Pflanzen und Pflanzenteile

Nelken als Topfpflanzen: Ein Klassiker kehrt zurück

Nelken, botanisch als Dianthus bekannt, erfreuen sich als reichblühende Topfpflanzen wieder großer Beliebtheit. Sie sind in vielen Farben erhältlich und eignen sich für Garten, Balkon und Fensterbank. Auch bei jüngeren Generationen werden Nelken als Sommerblüher geschätzt.

Die faszinierende Vielfalt der Nelkenarten

Gartennelken (Dianthus caryophyllus) zeichnen sich durch einen eher flachen Wuchs und eine lange Blütezeit aus. Besonders beliebt sind Prinzess-Nelken mit mehrfarbigen, gewellten Blüten in Rosa-, Pink- und Lilatönen. Ihre Blütenstiele können auch als Schnittblumen verwendet werden. Sie blühen von März bis November über einem Polster aus graugrünen Blättern und eignen sich aufgrund ihres kompakten Wuchses gut für Töpfe und Balkonkästen.

Die Sand-Nelke (Dianthus arenarius) ist eine heimische Wildpflanze, die auch bei Trockenheit auf nährstoffarmen Böden gedeiht. Ihre weißen Blüten dienen Insekten als Nahrungsquelle und verströmen von Juli bis in den Spätsommer einen zarten Duft. Die Heidenelke (Dianthus deltoides) besitzt fünf gezähnte Kronblätter, die sich nachts schließen. Natürliche Vorkommen dieser Art sind in Deutschland geschützt. Gärtnerware ist jedoch erhältlich. Diese Pflanzen haben ein lockeres, rasenartiges Aussehen und sind winterhart.
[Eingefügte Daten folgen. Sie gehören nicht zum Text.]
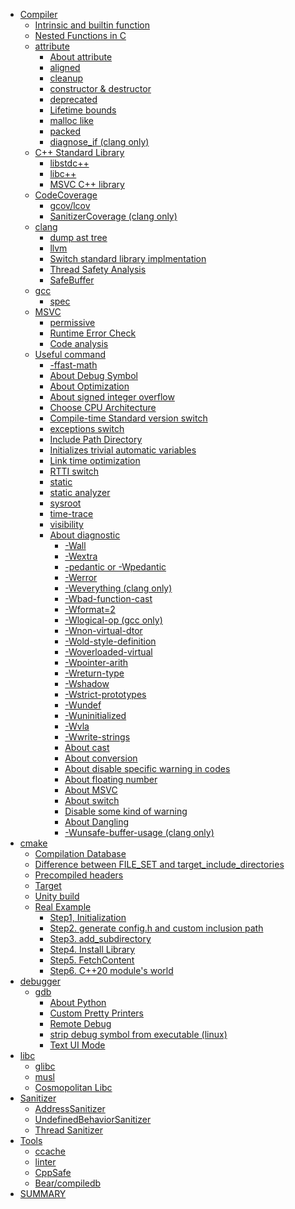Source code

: - [Compiler]()
    - [Intrinsic and builtin function](compiler/chap_1.md)
    - [Nested Functions in C](compiler/chap_2.md)
    - [attribute]()
        - [About attribute](compiler/attribute/chap_1.md)
        - [aligned](compiler/attribute/chap_2.md)
        - [cleanup](compiler/attribute/chap_3.md)
        - [constructor & destructor](compiler/attribute/chap_4.md)
        - [deprecated](compiler/attribute/chap_5.md)
        - [Lifetime bounds](compiler/attribute/chap_6.md)
        - [malloc like](compiler/attribute/chap_7.md)
        - [packed](compiler/attribute/chap_8.md)
        - [diagnose_if (clang only)](compiler/attribute/chap_9.md)
    - [C++ Standard Library]()
        - [libstdc++](compiler/stl/chap_1.md)
        - [libc++](compiler/stl/chap_2.md)
        - [MSVC C++ library](compiler/stl/chap_3.md)
    - [CodeCoverage]()
        - [gcov/lcov](compiler/codecoverage/chap_1.md)
        - [SanitizerCoverage (clang only)](compiler/codecoverage/chap_2.md)
    - [clang]()
        - [dump ast tree](compiler/clang/chap_1.md)
        - [llvm](compiler/clang/chap_2.md)
        - [Switch standard library implmentation](compiler/clang/chap_3.md)
        - [Thread Safety Analysis](compiler/clang/chap_4.md)
        - [SafeBuffer](compiler/clang/chap_5.md)
    - [gcc]()
        - [spec](compiler/gcc/chap_1.md)
    - [MSVC]()
        - [permissive](compiler/msvc/chap_1.md)
        - [Runtime Error Check](compiler/msvc/chap_2.md)
        - [Code analysis](compiler/msvc/chap_3.md)
    - [Useful command]()
        - [-ffast-math](compiler/cmd/chap_1.md)
        - [About Debug Symbol](compiler/cmd/chap_2.md)
        - [About Optimization](compiler/cmd/chap_3.md)
        - [About signed integer overflow](compiler/cmd/chap_4.md)
        - [Choose CPU Architecture](compiler/cmd/chap_5.md)
        - [Compile-time Standard version switch](compiler/cmd/chap_6.md)
        - [exceptions switch](compiler/cmd/chap_7.md)
        - [Include Path Directory](compiler/cmd/chap_8.md)
        - [Initializes trivial automatic variables](compiler/cmd/chap_9.md)
        - [Link time optimization](compiler/cmd/chap_10.md)
        - [RTTI switch](compiler/cmd/chap_11.md)
        - [static](compiler/cmd/chap_12.md)
        - [static analyzer](compiler/cmd/chap_13.md)
        - [sysroot](compiler/cmd/chap_14.md)
        - [time-trace](compiler/cmd/chap_15.md)
        - [visibility](ompiler/cmd/chap_16.md)
        - [About diagnostic](compiler/cmd/diag/about)
            - [-Wall](compiler/cmd/diag/chap_1.md)
            - [-Wextra](compiler/cmd/diag/chap_2.md)
            - [-pedantic or -Wpedantic](compiler/cmd/diag/chap_3.md)
            - [-Werror](compiler/cmd/diag/chap_4.md)
            - [-Weverything (clang only)](compiler/cmd/diag/chap_5.md)
            - [-Wbad-function-cast](compiler/cmd/diag/chap_6.md)
            - [-Wformat=2](compiler/cmd/diag/chap_7.md)
            - [-Wlogical-op (gcc only)](compiler/cmd/diag/chap_8.md)
            - [-Wnon-virtual-dtor](compiler/cmd/diag/chap_9.md)
            - [-Wold-style-definition](compiler/cmd/diag/chap_10.md)
            - [-Woverloaded-virtual](compiler/cmd/diag/chap_11.md)
            - [-Wpointer-arith](compiler/cmd/diag/chap_12.md)
            - [-Wreturn-type](compiler/cmd/diag/chap_13.md)
            - [-Wshadow](compiler/cmd/diag/chap_14.md)
            - [-Wstrict-prototypes](compiler/cmd/diag/chap_15.md)
            - [-Wundef](compiler/cmd/diag/chap_16.md)
            - [-Wuninitialized](compiler/cmd/diag/chap_17.md)
            - [-Wvla](compiler/cmd/diag/chap_18.md)
            - [-Wwrite-strings](compiler/cmd/diag/chap_19.md)
            - [About cast](compiler/cmd/diag/chap_20.md)
            - [About conversion](compiler/cmd/diag/chap_21.md)
            - [About disable specific warning in codes](compiler/cmd/diag/chap_22.md)
            - [About floating number](compiler/cmd/diag/chap_23.md)
            - [About MSVC](compiler/cmd/diag/chap_24.md)
            - [About switch](compiler/cmd/diag/chap_25.md)
            - [Disable some kind of warning](compiler/cmd/diag/chap_26.md)
            - [About Dangling](compiler/cmd/diag/chap_27.md)
            - [-Wunsafe-buffer-usage (clang only)](compiler/cmd/diag/chap_28.md)
- [cmake]()
    - [Compilation Database](cmake/cmake_1.md)
    - [Difference between  FILE_SET and target_include_directories](cmake/cmake_2.md)
    - [Precompiled headers](cmake/cmake_3.md)
    - [Target](cmake/cmake_4.md)
    - [Unity build](cmake/cmake_5.md)
    - [Real Example]()
        - [Step1, Initialization](cmake/example/example1.md)
        - [Step2. generate config.h and custom inclusion path](cmake/example/example2.md)
        - [Step3.  add_subdirectory](cmake/example/example3.md)
        - [Step4. Install Library](cmake/example/example4.md)
        - [Step5. FetchContent](cmake/example/example5.md)
        - [Step6. C++20 module's world](cmake/example/example6.md)
- [debugger]()
    - [gdb]()
        - [About Python](debugger/gdb/chap_1.md)
        - [Custom Pretty Printers](debugger/gdb/chap_2.md)
        - [Remote Debug](debugger/gdb/chap_3.md)
        - [strip debug symbol from executable (linux)](debugger/gdb/chap_4.md)
        - [Text UI Mode](debugger/gdb/chap_5.md)
- [libc]()
    - [glibc](libc/chap_1.md)
    - [musl](libc/chap_2.md)
    - [Cosmopolitan Libc](libc/chap_3.md)
- [Sanitizer]()
    - [AddressSanitizer](sanitizer/chap_1.md)
    - [UndefinedBehaviorSanitizer](sanitizer/chap_2.md)
    - [Thread Sanitizer](sanitizer/chap_3.md)
- [Tools]()
    - [ccache](tools/chap_1.md)
    - [linter](tools/chap_2.md)
    - [CppSafe](tools/chap_3.md)
    - [Bear/compiledb](tools/chap_4.md)
- [SUMMARY](SUMMARY.md)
Feder-Nelken (Dianthus plumarius) sind traditionell in Bauerngärten zu finden. Ihre intensiv duftenden Blüten öffnen sich an 15 bis 35 Zentimeter langen Stielen. Die Bartnelke (Dianthus barbatus) erreicht eine Höhe von bis zu 60 Zentimetern und bildet zahlreiche Einzelblüten zu einem flachen Blütenstand. Sie ist in vielen Farben und Mustern erhältlich und wird oft als Schnittblume genutzt. Die Chinesische Nelke (Dianthus chinensis) wird als Sommerblume kultiviert und blüht bis zum ersten Frost. Besonders attraktiv wirkt sie in bunten Mischungen in Balkonkästen und Schalen.

Optimale Pflege für prächtige Nelken

Nelken bevorzugen sonnige Standorte und blühen dort ausdauernd. Ein wichtiger Aspekt der Pflege ist, Staunässe zu vermeiden, da die Wurzeln keine dauerhafte Feuchtigkeit vertragen. Die Pflanzen sollten daher eher selten, aber gründlich gegossen werden, wobei überschüssiges Wasser ablaufen können muss. Um die Bildung neuer Blüten zu fördern, empfiehlt es sich, verwelkte Blütenstiele regelmäßig zu entfernen.